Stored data

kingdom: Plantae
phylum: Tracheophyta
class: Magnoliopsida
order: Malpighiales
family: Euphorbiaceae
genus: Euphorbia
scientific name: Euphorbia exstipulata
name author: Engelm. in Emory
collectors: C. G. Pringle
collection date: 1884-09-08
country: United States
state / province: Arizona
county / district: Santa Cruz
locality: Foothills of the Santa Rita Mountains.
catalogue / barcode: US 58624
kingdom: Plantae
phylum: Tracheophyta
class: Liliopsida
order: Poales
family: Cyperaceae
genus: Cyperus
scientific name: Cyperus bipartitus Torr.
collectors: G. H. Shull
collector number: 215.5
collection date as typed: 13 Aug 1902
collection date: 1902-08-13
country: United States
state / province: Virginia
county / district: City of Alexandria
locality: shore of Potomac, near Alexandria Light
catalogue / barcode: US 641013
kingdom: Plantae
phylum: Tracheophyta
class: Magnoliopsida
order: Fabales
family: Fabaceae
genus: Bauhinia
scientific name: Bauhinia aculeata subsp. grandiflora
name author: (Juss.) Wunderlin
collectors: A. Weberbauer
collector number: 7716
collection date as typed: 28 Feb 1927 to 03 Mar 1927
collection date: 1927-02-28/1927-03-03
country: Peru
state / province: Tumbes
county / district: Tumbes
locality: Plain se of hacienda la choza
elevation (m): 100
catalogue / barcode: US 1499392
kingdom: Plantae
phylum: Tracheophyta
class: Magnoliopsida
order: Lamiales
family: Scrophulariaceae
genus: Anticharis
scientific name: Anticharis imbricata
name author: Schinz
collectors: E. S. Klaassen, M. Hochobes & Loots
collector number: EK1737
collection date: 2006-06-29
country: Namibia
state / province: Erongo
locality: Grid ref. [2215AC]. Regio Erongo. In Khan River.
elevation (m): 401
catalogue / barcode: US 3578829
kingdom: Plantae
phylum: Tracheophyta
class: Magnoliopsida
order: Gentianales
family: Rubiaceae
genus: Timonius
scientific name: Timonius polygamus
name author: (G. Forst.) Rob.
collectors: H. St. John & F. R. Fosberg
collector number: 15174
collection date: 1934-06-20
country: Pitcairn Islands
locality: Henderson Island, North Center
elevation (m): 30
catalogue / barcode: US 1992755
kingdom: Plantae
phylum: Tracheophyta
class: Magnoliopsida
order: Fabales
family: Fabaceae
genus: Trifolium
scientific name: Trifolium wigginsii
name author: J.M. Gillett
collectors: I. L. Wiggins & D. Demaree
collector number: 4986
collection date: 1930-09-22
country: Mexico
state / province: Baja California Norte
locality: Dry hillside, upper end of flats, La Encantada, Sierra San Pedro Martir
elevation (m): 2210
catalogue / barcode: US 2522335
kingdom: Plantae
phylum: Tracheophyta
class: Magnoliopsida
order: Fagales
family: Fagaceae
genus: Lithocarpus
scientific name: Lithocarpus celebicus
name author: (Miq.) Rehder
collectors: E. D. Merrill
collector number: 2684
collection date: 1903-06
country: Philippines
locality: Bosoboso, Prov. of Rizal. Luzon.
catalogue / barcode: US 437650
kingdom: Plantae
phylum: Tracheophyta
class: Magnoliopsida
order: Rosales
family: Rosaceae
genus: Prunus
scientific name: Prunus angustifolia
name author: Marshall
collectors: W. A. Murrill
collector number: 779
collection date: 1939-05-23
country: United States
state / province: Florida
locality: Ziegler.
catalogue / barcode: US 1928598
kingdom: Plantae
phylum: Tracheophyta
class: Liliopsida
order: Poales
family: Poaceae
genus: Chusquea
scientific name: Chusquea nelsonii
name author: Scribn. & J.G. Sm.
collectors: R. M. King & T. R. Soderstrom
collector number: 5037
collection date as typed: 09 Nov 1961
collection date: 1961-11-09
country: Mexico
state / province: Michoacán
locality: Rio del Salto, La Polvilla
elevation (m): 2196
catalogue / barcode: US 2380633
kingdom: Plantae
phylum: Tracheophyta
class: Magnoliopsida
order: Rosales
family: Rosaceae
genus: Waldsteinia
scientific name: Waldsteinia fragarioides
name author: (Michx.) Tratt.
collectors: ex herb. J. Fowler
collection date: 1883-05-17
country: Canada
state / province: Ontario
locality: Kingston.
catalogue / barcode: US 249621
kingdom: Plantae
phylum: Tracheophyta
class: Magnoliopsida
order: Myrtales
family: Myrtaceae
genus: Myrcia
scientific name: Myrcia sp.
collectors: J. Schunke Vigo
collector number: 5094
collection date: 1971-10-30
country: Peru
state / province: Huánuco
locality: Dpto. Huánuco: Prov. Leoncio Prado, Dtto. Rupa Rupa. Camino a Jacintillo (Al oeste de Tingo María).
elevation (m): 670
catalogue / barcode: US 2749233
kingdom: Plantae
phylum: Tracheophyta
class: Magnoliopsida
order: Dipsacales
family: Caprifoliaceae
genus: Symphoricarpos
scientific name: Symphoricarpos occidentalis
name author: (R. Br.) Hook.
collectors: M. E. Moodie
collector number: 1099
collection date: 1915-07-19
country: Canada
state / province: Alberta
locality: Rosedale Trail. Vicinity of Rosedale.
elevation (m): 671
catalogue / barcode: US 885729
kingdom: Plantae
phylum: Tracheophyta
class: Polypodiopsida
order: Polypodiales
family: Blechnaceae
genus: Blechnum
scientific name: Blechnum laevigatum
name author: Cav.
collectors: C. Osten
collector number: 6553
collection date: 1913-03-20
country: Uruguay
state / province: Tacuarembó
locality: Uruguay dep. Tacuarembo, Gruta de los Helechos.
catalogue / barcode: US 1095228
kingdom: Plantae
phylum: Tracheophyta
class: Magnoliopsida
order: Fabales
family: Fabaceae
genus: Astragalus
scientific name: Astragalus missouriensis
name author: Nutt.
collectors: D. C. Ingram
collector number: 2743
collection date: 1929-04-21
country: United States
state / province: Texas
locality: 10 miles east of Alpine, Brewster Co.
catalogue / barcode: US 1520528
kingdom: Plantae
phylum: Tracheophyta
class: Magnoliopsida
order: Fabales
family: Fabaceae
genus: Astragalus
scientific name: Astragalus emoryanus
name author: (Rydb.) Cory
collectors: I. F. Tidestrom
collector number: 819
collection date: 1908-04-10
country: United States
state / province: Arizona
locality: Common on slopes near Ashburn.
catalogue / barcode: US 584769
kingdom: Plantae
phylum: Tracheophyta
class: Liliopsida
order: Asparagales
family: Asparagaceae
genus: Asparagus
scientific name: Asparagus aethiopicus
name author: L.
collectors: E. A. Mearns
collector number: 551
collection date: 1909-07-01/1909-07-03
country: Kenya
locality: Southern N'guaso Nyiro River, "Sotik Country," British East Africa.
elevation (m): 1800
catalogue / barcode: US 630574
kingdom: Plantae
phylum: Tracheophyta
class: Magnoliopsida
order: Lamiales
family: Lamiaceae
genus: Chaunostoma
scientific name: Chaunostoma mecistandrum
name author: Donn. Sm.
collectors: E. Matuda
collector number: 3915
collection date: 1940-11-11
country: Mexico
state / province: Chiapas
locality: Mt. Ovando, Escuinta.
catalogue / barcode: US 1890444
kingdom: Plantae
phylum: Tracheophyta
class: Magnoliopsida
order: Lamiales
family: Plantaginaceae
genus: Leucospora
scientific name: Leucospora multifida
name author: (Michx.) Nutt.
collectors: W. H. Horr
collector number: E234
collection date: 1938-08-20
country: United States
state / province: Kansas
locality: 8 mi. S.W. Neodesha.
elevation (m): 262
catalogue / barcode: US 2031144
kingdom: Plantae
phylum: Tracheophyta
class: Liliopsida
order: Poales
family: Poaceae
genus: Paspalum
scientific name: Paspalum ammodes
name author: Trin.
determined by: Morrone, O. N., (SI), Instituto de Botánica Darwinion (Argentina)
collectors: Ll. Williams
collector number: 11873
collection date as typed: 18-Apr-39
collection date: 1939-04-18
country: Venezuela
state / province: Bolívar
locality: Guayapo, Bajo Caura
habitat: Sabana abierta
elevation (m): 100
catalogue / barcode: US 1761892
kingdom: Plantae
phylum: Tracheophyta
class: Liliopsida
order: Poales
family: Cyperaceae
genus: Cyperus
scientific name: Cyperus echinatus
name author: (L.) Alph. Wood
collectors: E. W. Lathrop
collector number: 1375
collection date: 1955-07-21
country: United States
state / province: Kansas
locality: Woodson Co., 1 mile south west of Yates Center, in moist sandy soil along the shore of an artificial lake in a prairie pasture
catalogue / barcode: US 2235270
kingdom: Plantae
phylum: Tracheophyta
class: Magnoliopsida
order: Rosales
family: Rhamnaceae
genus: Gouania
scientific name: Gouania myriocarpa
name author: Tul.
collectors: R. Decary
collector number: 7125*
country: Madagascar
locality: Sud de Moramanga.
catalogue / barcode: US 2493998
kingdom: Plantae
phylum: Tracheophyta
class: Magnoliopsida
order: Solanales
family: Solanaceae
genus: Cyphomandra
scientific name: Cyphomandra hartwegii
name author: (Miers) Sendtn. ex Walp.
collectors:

**Job:**
Arrange the lines of the stored data between the line holding "collector number: 779" and the line holding "elevation (m): 2196", inclusive, as a numbered list, leaving out any blank lines.

**Task answer:**
1. collector number: 779
2. collection date: 1939-05-23
3. country: United States
4. state / province: Florida
5. locality: Ziegler.
6. catalogue / barcode: US 1928598
7. kingdom: Plantae
8. phylum: Tracheophyta
9. class: Liliopsida
10. order: Poales
11. family: Poaceae
12. genus: Chusquea
13. scientific name: Chusquea nelsonii
14. name author: Scribn. & J.G. Sm.
15. collectors: R. M. King & T. R. Soderstrom
16. collector number: 5037
17. collection date as typed: 09 Nov 1961
18. collection date: 1961-11-09
19. country: Mexico
20. state / province: Michoacán
21. locality: Rio del Salto, La Polvilla
22. elevation (m): 2196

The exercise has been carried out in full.